Jerry Desdunes

Personal information
- Date of birth: 13 April 2001 (age 25)
- Place of birth: Léogâne, Haiti
- Height: 1.70 m (5 ft 7 in)
- Position: Attacking midfielder

Team information
- Current team: AV Alta FC
- Number: 7

Youth career
- Depoze FC
- Exafoot
- Kalonji SA

Senior career*
- Years: Team / Apps / (Gls)
- 2021: Kalonji SA
- 2021: Peachtree City MOBA / 14 / (6)
- 2021: San Diego 1904 / 18 / (1)
- 2022: Northern Colorado Hailstorm / 25 / (3)
- 2023: Ventura County Fusion
- 2025–: AV Alta FC / 45 / (11)

= Jerry Desdunes =

Haitian footballer (born 2001)

Jerry Desdunes (born 13 April 2001) is a Haitian professional footballer who currently plays for AV Alta FC in the USL League One.

==Career==
Desdunes played locally with Depoze FC and Exafoot, before moving to the United States in 2018 to join the Kalonji Soccer Academy.
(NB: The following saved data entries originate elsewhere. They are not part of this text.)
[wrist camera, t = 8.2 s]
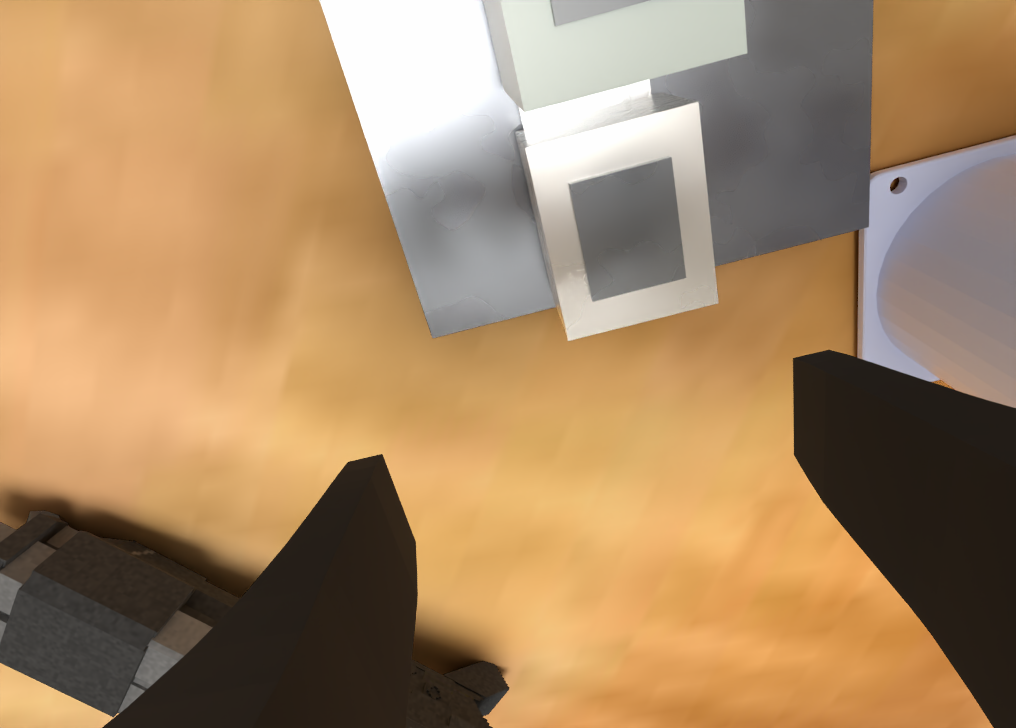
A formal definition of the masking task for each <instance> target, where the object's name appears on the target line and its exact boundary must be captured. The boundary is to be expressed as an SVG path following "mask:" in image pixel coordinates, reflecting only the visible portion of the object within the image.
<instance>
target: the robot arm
mask: <svg viewBox="0 0 1016 728" xmlns="http://www.w3.org/2000/svg"><path fill="white" fill-rule="evenodd" d="M898 177H899V184H898V186H897V187H896V188H895V189H894V190H892V191H890V185H891V183H892V181H893V180H894V179H896V178H898ZM937 380H942V381H944V382H945V383H947V384H948V385H949V386H951V387H952V388H954V389H955V390H953V389H950V388H947V387H944V386H941V385H938V384H935V383H932V382H933V381H937ZM956 390H957V391H956ZM793 391H794V456H795V457H796V459H797V461H798V462H799V464H800V466H801V467H802V469H803V471H804V472H805V474H806V476H807V478H808V479H809V481H810V482H811V484H812V486H813V487H814V489H815V490H816V492H817V493H818V495H819V496H820V498H821V500H822V501H823V503H824V504H825V505H826V506H827V508H828V509H829V510H830V511H831V513H832V514H833V515H834V516H835V518H836V519H837V520H838V521H839V522H840V524H841V525H842V526H843V527H844V528H845V530H846V531H847V532H848V533H849V535H850V536H851V537H852V538H853V539H854V541H855V542H856V543H857V544H858V545H859V547H860V548H861V549H862V550H863V551H864V553H865V554H866V555H867V556H868V557H869V559H870V560H871V561H872V562H873V563H874V564H875V566H876V567H877V568H878V569H879V570H880V572H881V573H882V574H883V575H884V576H885V578H886V579H887V580H888V581H889V582H890V584H891V585H892V586H893V587H894V588H895V590H896V591H897V592H898V593H899V594H900V596H901V597H902V598H903V599H904V600H905V602H906V603H907V604H908V605H909V606H910V607H911V609H912V610H913V611H914V613H915V614H916V615H917V616H918V618H919V619H920V620H921V622H922V623H923V624H924V626H925V627H926V628H927V629H928V631H929V632H930V633H931V635H932V636H933V638H934V639H935V640H936V642H937V643H938V645H939V646H940V648H941V649H942V651H943V652H944V654H945V655H946V657H947V658H948V660H949V661H950V662H951V664H952V665H953V667H954V668H955V670H956V671H957V673H958V674H959V676H960V677H961V679H962V680H963V682H964V683H965V684H966V686H967V687H968V689H969V690H970V692H971V693H972V695H973V696H974V698H975V699H976V701H977V703H978V704H979V706H980V707H981V709H982V710H983V712H984V713H985V715H986V716H987V718H988V720H989V721H990V723H991V724H992V726H993V727H994V728H1016V135H1014V136H1010V137H1006V138H1003V139H999V140H995V141H991V142H987V143H983V144H979V145H976V146H972V147H968V148H964V149H960V150H956V151H952V152H949V153H945V154H941V155H937V156H933V157H929V158H925V159H922V160H918V161H914V162H910V163H906V164H902V165H898V166H895V167H891V168H887V169H883V170H879V171H876V172H873V173H871V174H870V200H869V227H868V228H864V229H860V230H859V267H858V355H857V357H853V356H850V355H847V354H843V353H839V352H835V351H831V350H826V351H822V352H818V353H814V354H809V355H805V356H801V357H796V358H793ZM417 596H418V592H417V561H416V542H415V539H414V536H413V534H412V531H411V529H410V526H409V523H408V521H407V518H406V515H405V513H404V510H403V507H402V505H401V502H400V500H399V497H398V494H397V492H396V489H395V486H394V484H393V481H392V479H391V476H390V473H389V471H388V468H387V465H386V463H385V460H384V457H383V455H382V454H380V455H376V456H372V457H368V458H363V459H359V460H355V461H350V462H348V463H347V464H346V465H345V467H344V468H343V469H342V470H341V472H340V473H339V474H338V475H337V477H336V478H335V480H334V481H333V482H332V484H331V485H330V486H329V488H328V489H327V490H326V492H325V493H324V495H323V496H322V497H321V499H320V500H319V501H318V503H317V504H316V505H315V507H314V508H313V509H312V511H311V512H310V513H309V515H308V516H307V517H306V519H305V520H304V521H303V523H302V524H301V525H300V527H299V528H298V529H297V531H296V532H295V533H294V535H293V536H292V537H291V538H290V540H289V541H288V542H287V544H286V545H285V546H284V547H283V549H282V550H281V551H280V552H279V553H278V555H277V556H276V557H275V558H274V559H273V561H272V562H271V563H270V564H269V565H268V567H267V568H266V569H265V570H264V571H263V573H262V574H261V575H260V576H259V577H258V579H257V580H256V581H255V582H254V583H253V585H252V586H251V587H250V588H249V589H248V591H247V592H246V593H245V594H244V595H243V596H242V597H241V598H240V599H239V601H238V602H237V603H236V604H235V605H234V606H233V607H232V608H231V609H230V610H229V611H228V612H227V613H226V615H225V616H224V617H223V618H222V619H221V620H220V621H219V622H218V623H217V624H216V625H215V626H214V627H213V628H212V629H211V630H210V631H209V632H208V633H207V634H206V635H205V636H204V637H203V638H202V639H201V640H200V641H199V642H198V643H197V644H196V645H195V646H194V647H193V648H192V649H191V650H190V651H189V652H188V653H187V654H186V655H185V656H184V657H183V658H181V659H180V660H179V661H178V662H177V663H176V664H175V665H174V666H172V667H171V668H170V669H169V670H168V671H167V672H166V673H165V674H164V675H162V676H161V677H160V678H159V679H158V680H157V681H156V682H155V683H154V684H152V685H151V686H150V687H149V688H148V689H147V690H146V691H145V692H144V693H142V694H141V695H140V696H139V697H138V698H137V699H136V700H135V701H134V702H132V703H131V704H130V705H129V706H128V707H127V708H126V709H124V710H123V711H122V712H121V713H120V714H118V715H117V716H116V717H115V718H114V719H112V720H111V721H110V722H109V723H107V724H106V725H105V726H104V727H103V728H406V715H407V704H408V694H409V684H410V673H411V663H412V652H413V642H414V631H415V620H416V609H417Z"/></svg>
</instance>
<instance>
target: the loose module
mask: <svg viewBox="0 0 1016 728" xmlns="http://www.w3.org/2000/svg"><path fill="white" fill-rule="evenodd" d="M483 1H484V6H485V10H486V15H487V19H488V23H489V28H490V32H491V37H492V41H493V45H494V50H495V54H496V59H497V63H498V67H499V72H500V76H501V81H502V85H503V90H504V91H505V92H506V93H507V95H508V96H509V97H510V98H511V99H512V100H513V101H514V102H515V103H516V104H517V105H518V106H519V107H520V109H521V110H522V111H523V112H524V113H526V112H530V111H533V110H537V109H541V108H545V107H548V106H552V105H556V104H560V103H563V102H567V101H571V100H575V99H578V98H582V97H586V96H589V95H593V94H597V93H601V92H604V91H608V90H612V89H616V88H619V87H623V86H627V85H631V84H634V83H638V82H642V81H645V80H649V79H653V78H657V77H660V76H664V75H668V74H672V73H675V72H679V71H683V70H686V69H690V68H694V67H698V66H701V65H705V64H709V63H713V62H716V61H720V60H724V59H728V58H731V57H735V56H739V55H742V54H746V53H747V39H746V23H745V6H744V0H483Z"/></svg>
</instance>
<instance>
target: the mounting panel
mask: <svg viewBox="0 0 1016 728" xmlns="http://www.w3.org/2000/svg"><path fill="white" fill-rule="evenodd" d="M320 3H321V6H322V9H323V12H324V15H325V18H326V21H327V24H328V27H329V30H330V33H331V36H332V39H333V42H334V45H335V48H336V51H337V54H338V57H339V60H340V63H341V66H342V69H343V72H344V75H345V78H346V81H347V84H348V87H349V90H350V93H351V96H352V99H353V102H354V105H355V108H356V111H357V114H358V117H359V120H360V123H361V126H362V129H363V132H364V135H365V138H366V141H367V144H368V147H369V150H370V153H371V156H372V159H373V162H374V165H375V168H376V171H377V174H378V176H379V179H380V182H381V185H382V188H383V191H384V194H385V197H386V200H387V203H388V206H389V209H390V212H391V215H392V218H393V221H394V224H395V227H396V230H397V233H398V236H399V239H400V242H401V245H402V248H403V251H404V254H405V257H406V260H407V263H408V266H409V269H410V272H411V275H412V278H413V281H414V284H415V287H416V290H417V293H418V296H419V299H420V302H421V305H422V308H423V311H424V314H425V317H426V320H427V323H428V326H429V329H430V332H431V335H432V338H436V337H440V336H444V335H448V334H452V333H456V332H460V331H464V330H468V329H471V328H475V327H479V326H483V325H487V324H491V323H495V322H499V321H503V320H507V319H511V318H515V317H519V316H522V315H526V314H530V313H534V312H538V311H542V310H546V309H550V308H554V307H556V308H557V311H558V314H559V317H560V319H561V322H562V325H563V328H564V330H565V333H566V336H567V339H568V341H571V340H575V339H579V338H583V337H587V336H591V335H594V334H598V333H602V332H606V331H610V330H614V329H618V328H622V327H626V326H630V325H634V324H638V323H642V322H646V321H650V320H654V319H658V318H662V317H666V316H670V315H674V314H678V313H682V312H686V311H690V310H694V309H698V308H702V307H706V306H710V305H714V304H718V293H717V283H716V273H715V266H719V265H722V264H726V263H730V262H734V261H738V260H742V259H746V258H750V257H754V256H758V255H762V254H766V253H770V252H773V251H777V250H781V249H785V248H789V247H793V246H797V245H801V244H805V243H809V242H813V241H817V240H821V239H824V238H828V237H832V236H836V235H840V234H844V233H848V232H852V231H856V230H860V229H864V228H868V227H869V200H870V147H871V94H872V41H873V0H744V6H745V23H746V39H747V53H746V54H742V55H739V56H735V57H731V58H728V59H724V60H720V61H716V62H713V63H709V64H705V65H701V66H698V67H694V68H690V69H686V70H683V71H679V72H675V73H672V74H668V75H664V76H660V77H657V78H653V79H649V80H645V81H642V82H638V83H634V84H631V85H627V86H623V87H619V88H616V89H612V90H608V91H604V92H601V93H597V94H593V95H589V96H586V97H582V98H578V99H575V100H571V101H567V102H563V103H560V104H556V105H552V106H548V107H545V108H541V109H537V110H533V111H530V112H526V113H524V112H523V111H522V110H521V109H520V107H519V106H518V105H517V104H516V103H515V102H514V101H513V100H512V99H511V98H510V97H509V96H508V95H507V93H506V92H505V91H504V90H503V85H502V81H501V76H500V72H499V67H498V63H497V59H496V54H495V50H494V45H493V41H492V37H491V32H490V28H489V23H488V19H487V15H486V10H485V6H484V1H483V0H320Z"/></svg>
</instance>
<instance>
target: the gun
mask: <svg viewBox="0 0 1016 728" xmlns="http://www.w3.org/2000/svg"><path fill="white" fill-rule="evenodd" d="M68 525H69V523H67V522H65V521H63V520H61V519H59V515H56V514H53V513H50V512H47V511H30V513H29V516H28V519H27V523H26V524H24V525H23V526H22V527H20V528H19V529H18V530H15V529H13V528H11V527H9V526H7V525H5V524H3V523H1V522H0V663H2V664H4V665H6V666H8V667H10V668H12V669H14V670H17V671H19V672H21V673H23V674H25V675H27V676H29V677H31V678H33V679H35V680H37V681H39V682H41V683H44V684H46V685H48V686H50V687H52V688H54V689H56V690H58V691H60V692H62V693H64V694H66V695H68V696H71V697H73V698H75V699H77V700H79V701H81V702H83V703H85V704H87V705H89V706H91V707H93V708H95V709H98V710H100V711H102V712H104V713H106V714H108V715H110V716H112V717H114V716H115V715H116V714H117V713H121V712H122V711H123V710H124V709H126V708H127V707H128V706H129V705H130V704H131V703H132V702H134V701H135V700H136V699H137V698H138V697H139V696H140V695H141V694H142V693H144V692H145V691H146V690H147V689H148V688H149V687H150V686H151V685H152V684H154V683H155V682H156V681H157V680H158V679H159V678H160V677H161V676H162V675H164V674H165V673H166V672H167V671H168V670H169V669H170V668H171V667H172V666H174V665H175V664H176V663H177V662H178V661H179V660H180V659H181V658H183V657H184V656H185V655H186V654H187V653H188V652H189V651H190V650H191V649H192V648H193V647H194V646H195V645H196V644H197V643H198V642H199V641H200V640H201V639H202V638H203V637H204V636H205V635H206V634H207V633H208V632H209V631H210V630H211V629H212V628H213V627H214V626H215V625H216V624H217V623H218V622H219V621H220V620H221V619H222V618H223V617H224V616H225V615H226V613H227V612H228V611H229V610H230V609H231V608H232V607H233V606H234V605H235V604H236V603H237V602H238V601H239V599H240V598H238V597H236V596H234V595H232V594H230V593H228V592H226V591H224V590H222V589H220V588H218V587H216V586H215V585H213V584H211V583H209V582H207V581H206V579H207V578H205V577H203V576H201V575H199V574H197V573H195V572H193V571H191V570H189V569H187V568H186V567H184V566H182V565H180V564H178V563H176V562H174V561H172V560H170V559H168V558H166V557H164V556H162V555H160V554H158V553H156V552H154V551H152V550H150V549H148V548H147V547H145V546H143V545H141V544H139V543H137V542H136V541H135V540H133V541H130V540H129V541H127V540H122V539H121V540H118V539H116V540H115V539H110V538H108V539H107V538H102V537H97V536H95V535H93V534H91V533H89V532H86V531H82V530H80V531H77V530H75V529H73V528H71V527H69V526H68ZM498 670H499V669H497V666H495V665H494V664H491V663H488V662H485V661H482V662H479V663H478V662H477V664H476V663H475V664H472V665H470V666H467V667H465V668H462V669H461V668H460V669H457V671H456V670H455V671H452V672H449V673H447V674H444V675H441V674H439V673H437V672H436V671H434V670H432V669H430V668H428V667H426V666H424V665H422V664H420V663H418V662H416V661H414V660H412V663H411V673H410V684H409V694H408V704H407V715H406V728H492V727H490V726H489V723H488V722H487V719H485V718H483V716H484V715H485V716H486V715H487V714H489V713H490V712H491V710H492V709H493V708H494V707H495V706H496V704H497V703H498V702H499V701H500V700H501V698H502V697H503V696H504V695H505V694H506V692H507V691H508V690H509V687H508V686H507V684H506V681H504V678H503V677H502V675H501V674H500V672H499V671H498Z"/></svg>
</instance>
In 2021, Desdunes played with USL League Two club Peachtree City MOBA, where he scored six goals in 14 regular season appearances. Desdunes followed this with a spell in the NISA with San Diego 1904, making 18 appearances.

On 1 February 2022, Desdunes signed with Northern Colorado Hailstorm of the USL League One ahead of their inaugural season. He debuted for the club on 6 April 2022, starting and scoring the winning goal in extra-time in a U.S. Open Cup game against Colorado Springs Switchbacks. Following the 2022 season, Northern Colorado declined his contract option.